Los fuertes intereses económicos surgidos del negocio de los diamantes constituían la principal causa del conflicto: la pugna fue por el control de las riquísimas minas de materiales preciosos. Qué dramática ironía, uno de los países más pobres del mundo albergaba algunos de los minerales más valiosos, víctimas y verdugos de una de las luchas armadas más despiadadas. Ciertas organizaciones humanitarias (Handicap International, por ejemplo) desarrollaron talleres de prótesis y otras herramientas, para paliar en lo posible el daño de tantas víctimas. Colocaron decenas de ortopedias y aparatos, en un empeño por aminorar las graves lesiones y sus consecuencias en el día a día después.

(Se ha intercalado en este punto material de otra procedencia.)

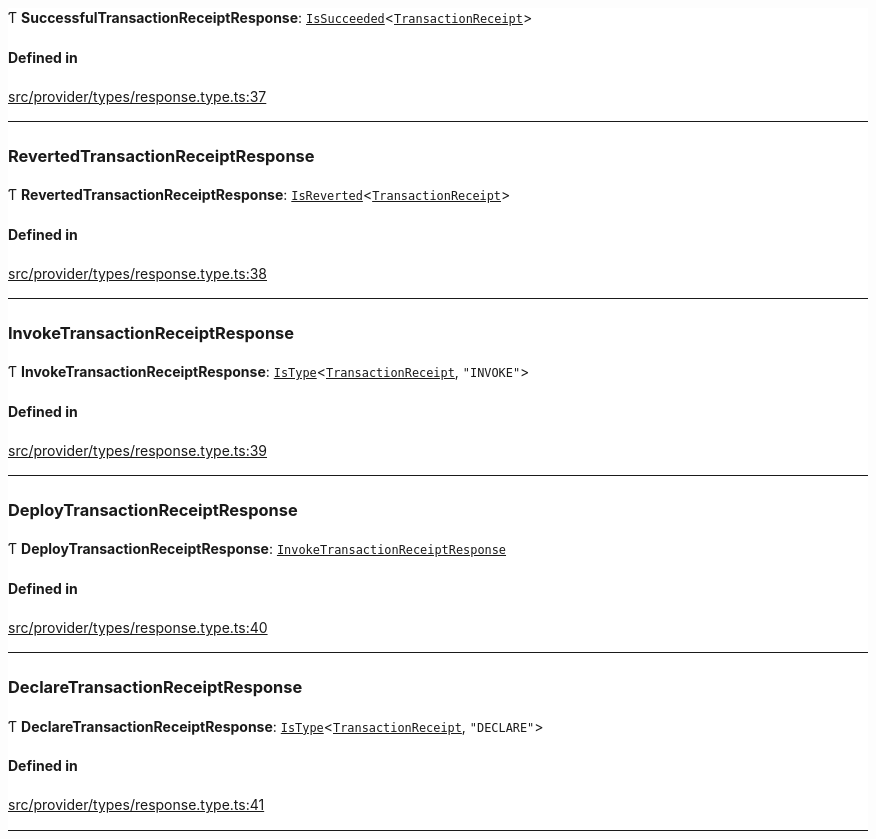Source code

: Ƭ **SuccessfulTransactionReceiptResponse**: [`IsSucceeded`](types.RPC.RPCSPEC08.API.md#issucceeded)<[`TransactionReceipt`](types.RPC.RPCSPEC08.API.md#transactionreceipt)\>

#### Defined in

[src/provider/types/response.type.ts:37](https://github.com/starknet-io/starknet.js/blob/v7.6.4/src/provider/types/response.type.ts#L37)

---

### RevertedTransactionReceiptResponse

Ƭ **RevertedTransactionReceiptResponse**: [`IsReverted`](types.RPC.RPCSPEC08.API.md#isreverted)<[`TransactionReceipt`](types.RPC.RPCSPEC08.API.md#transactionreceipt)\>

#### Defined in

[src/provider/types/response.type.ts:38](https://github.com/starknet-io/starknet.js/blob/v7.6.4/src/provider/types/response.type.ts#L38)

---

### InvokeTransactionReceiptResponse

Ƭ **InvokeTransactionReceiptResponse**: [`IsType`](types.RPC.RPCSPEC08.API.md#istype)<[`TransactionReceipt`](types.RPC.RPCSPEC08.API.md#transactionreceipt), `"INVOKE"`\>

#### Defined in

[src/provider/types/response.type.ts:39](https://github.com/starknet-io/starknet.js/blob/v7.6.4/src/provider/types/response.type.ts#L39)

---

### DeployTransactionReceiptResponse

Ƭ **DeployTransactionReceiptResponse**: [`InvokeTransactionReceiptResponse`](types.md#invoketransactionreceiptresponse)

#### Defined in

[src/provider/types/response.type.ts:40](https://github.com/starknet-io/starknet.js/blob/v7.6.4/src/provider/types/response.type.ts#L40)

---

### DeclareTransactionReceiptResponse

Ƭ **DeclareTransactionReceiptResponse**: [`IsType`](types.RPC.RPCSPEC08.API.md#istype)<[`TransactionReceipt`](types.RPC.RPCSPEC08.API.md#transactionreceipt), `"DECLARE"`\>

#### Defined in

[src/provider/types/response.type.ts:41](https://github.com/starknet-io/starknet.js/blob/v7.6.4/src/provider/types/response.type.ts#L41)

---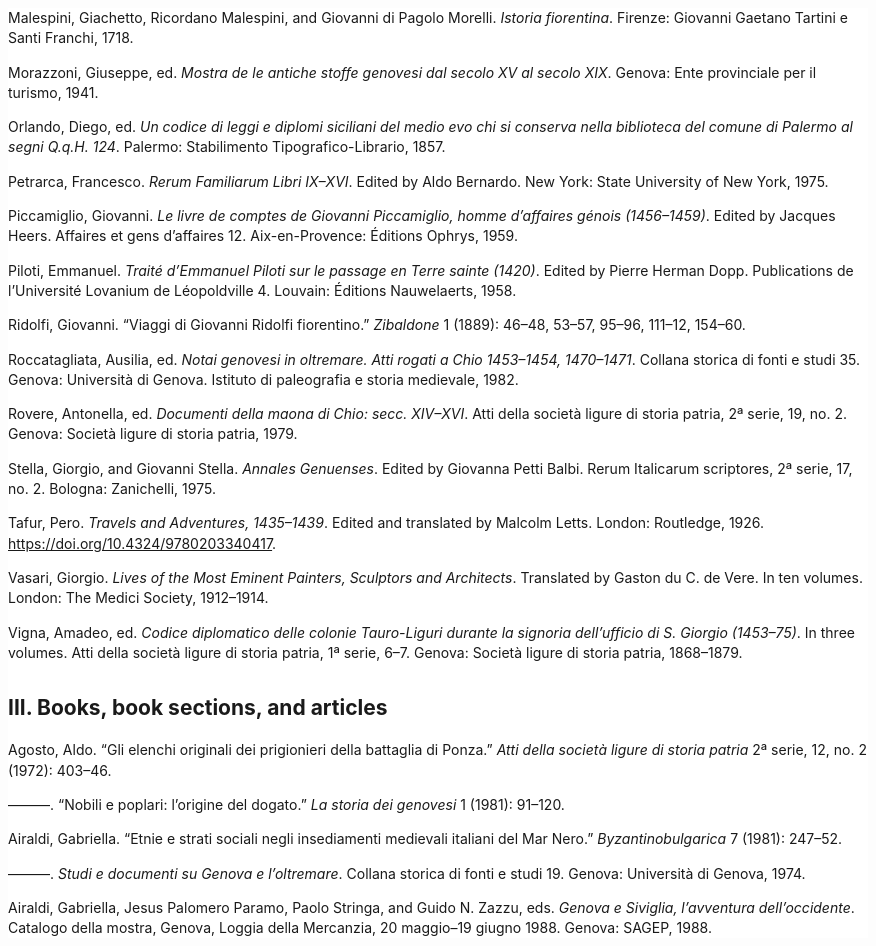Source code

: Malespini, Giachetto, Ricordano Malespini, and Giovanni di Pagolo Morelli. *Istoria fiorentina*. Firenze: Giovanni Gaetano Tartini e Santi Franchi, 1718.

Morazzoni, Giuseppe, ed. *Mostra de le antiche stoffe genovesi dal secolo XV al secolo XIX*. Genova: Ente provinciale per il turismo, 1941.

Orlando, Diego, ed. *Un codice di leggi e diplomi siciliani del medio evo chi si conserva nella biblioteca del comune di Palermo al segni Q.q.H. 124*. Palermo: Stabilimento Tipografico-Librario, 1857.

Petrarca, Francesco. *Rerum Familiarum Libri IX–XVI*. Edited by Aldo Bernardo. New York: State University of New York, 1975.

Piccamiglio, Giovanni. *Le livre de comptes de Giovanni Piccamiglio, homme d’affaires génois (1456–1459)*. Edited by Jacques Heers. Affaires et gens d’affaires 12. Aix-en-Provence: Éditions Ophrys, 1959.

Piloti, Emmanuel. *Traité d’Emmanuel Piloti sur le passage en Terre sainte (1420)*. Edited by Pierre Herman Dopp. Publications de l’Université Lovanium de Léopoldville 4. Louvain: Éditions Nauwelaerts, 1958.

Ridolfi, Giovanni. “Viaggi di Giovanni Ridolfi fiorentino.” *Zibaldone* 1 (1889): 46–48, 53–57, 95–96, 111–12, 154–60.

Roccatagliata, Ausilia, ed. *Notai genovesi in oltremare. Atti rogati a Chio 1453–1454, 1470–1471*. Collana storica di fonti e studi 35. Genova: Università di Genova. Istituto di paleografia e storia medievale, 1982.

Rovere, Antonella, ed. *Documenti della maona di Chio: secc. XIV–XVI*. Atti della società ligure di storia patria, 2ª serie, 19, no. 2. Genova: Società ligure di storia patria, 1979.

Stella, Giorgio, and Giovanni Stella. *Annales Genuenses*. Edited by Giovanna Petti Balbi. Rerum Italicarum scriptores, 2ª serie, 17, no. 2. Bologna: Zanichelli, 1975.

Tafur, Pero. *Travels and Adventures, 1435–1439*. Edited and translated by Malcolm Letts. London: Routledge, 1926. https://doi.org/10.4324/9780203340417.

Vasari, Giorgio. *Lives of the Most Eminent Painters, Sculptors and Architects*. Translated by Gaston du C. de Vere. In ten volumes. London: The Medici Society, 1912–1914.

Vigna, Amadeo, ed. *Codice diplomatico delle colonie Tauro-Liguri durante la signoria dell’ufficio di S. Giorgio (1453–75)*. In three volumes. Atti della società ligure di storia patria, 1ª serie, 6–7. Genova: Società ligure di storia patria, 1868–1879.

## III. Books, book sections, and articles

Agosto, Aldo. “Gli elenchi originali dei prigionieri della battaglia di Ponza.” *Atti della società ligure di storia patria* 2ª serie, 12, no. 2 (1972): 403–46.

———. “Nobili e poplari: l’origine del dogato.” *La storia dei genovesi* 1 (1981): 91–120.

Airaldi, Gabriella. “Etnie e strati sociali negli insediamenti medievali italiani del Mar Nero.” *Byzantinobulgarica* 7 (1981): 247–52.

———. *Studi e documenti su Genova e l’oltremare*. Collana storica di fonti e studi 19. Genova: Università di Genova, 1974.

Airaldi, Gabriella, Jesus Palomero Paramo, Paolo Stringa, and Guido N. Zazzu, eds. *Genova e Siviglia, l’avventura dell’occidente*. Catalogo della mostra, Genova, Loggia della Mercanzia, 20 maggio–19 giugno 1988. Genova: SAGEP, 1988.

Los lisiados habían sufrido más que el resto de la población. Muchos campesinos sufrieron la pérdida una o las dos manos y vivían desesperados en este campamento del centro de la ciudad. Algunos salían a las calles a mendigar, y la mayoría se convirtieron en indigentes para siempre. De esta manera tremenda se escarmentaba a la población y se expandía el terror que expulsaba a la gente de las aldeas de la primera línea. Todo en la guerra resulta cruel y absurdo, pero hay cosas que exceden mi capacidad de sobrecogimiento. No podré olvidar esta experiencia horrible en el albergue de amputados de MSF en Sierra Leona, pero sin duda alivió mi impresión el admirable trabajo del personal sanitario en aquellas condiciones tan duras.